Things got messy for a Madison County Sheriff's deputy after the woman she was trying to arrest "released her bowels" on her, according to authorities.
Law enforcement officers told Oxygen.com deputies first came in contact with Amanda Peters, 26, after receiving a call Friday that someone who was at a Kentucky residence with Peters had been involved in an auto theft.
When officers arrived on the scene, the suspect was gone but Peters and several other individuals were still at the residence.
Although she was not the person deputies were looking for, Peters had an active warrant out for her arrest for a separate auto theft in another county and provided officers with a fake name, police said.
"That's why she gave the fictitious name, she knew she had a warrant on her," Deputy Michael Stotts, public information officer for the Madison County Sheriff's Office told Oxygen.com.
After the deputies later discovered her true identity, they tracked her to down at another home.
The deputies received permission to search the home from the homeowner and discovered that Peters had locked herself in the bathroom, according to WKYT.
Once the female deputy was able to gain entry into the bathroom, Peters attempted to resist arrest by positioning herself on the toilet and then she "intentionally released her bowels in an upward motion and with purposeful direction," according to the arrest citation.
The human waste landed on the deputy's "face, arms and legs," according to the Lexington Herald-Leader.
Stotts told Oxygen.com during his 24 years in law enforcement, he had never seen anything like that happen before.
Despite her attempt to evade arrest, Peters was still taken into custody. In addition to the charges she was already facing, she's now been booked on charges of resisting arrest and third-degree assault after the bathroom stunt. She is also facing charges of identity theft, giving officers false information, and the auto theft charge that resulted in the initial warrant for her arrest.

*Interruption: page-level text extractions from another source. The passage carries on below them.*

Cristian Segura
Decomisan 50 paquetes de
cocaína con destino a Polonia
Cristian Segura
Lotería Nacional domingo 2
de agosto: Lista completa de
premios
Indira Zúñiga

Peters was booked at 2:37 a.m. on Saturday morning and still remains in the Kentucky jail, according to jail records from the Madison County Detention Center.
While Peters' alleged crime was all too real for the deputy involved, it comes at a time when fictitious fecal crimes are making headlines as well. The second season of Netflix's true-crime spoof "American Vandal," which was released Friday, centers on the poop-related misdeeds of the mysterious "Turd Burglar."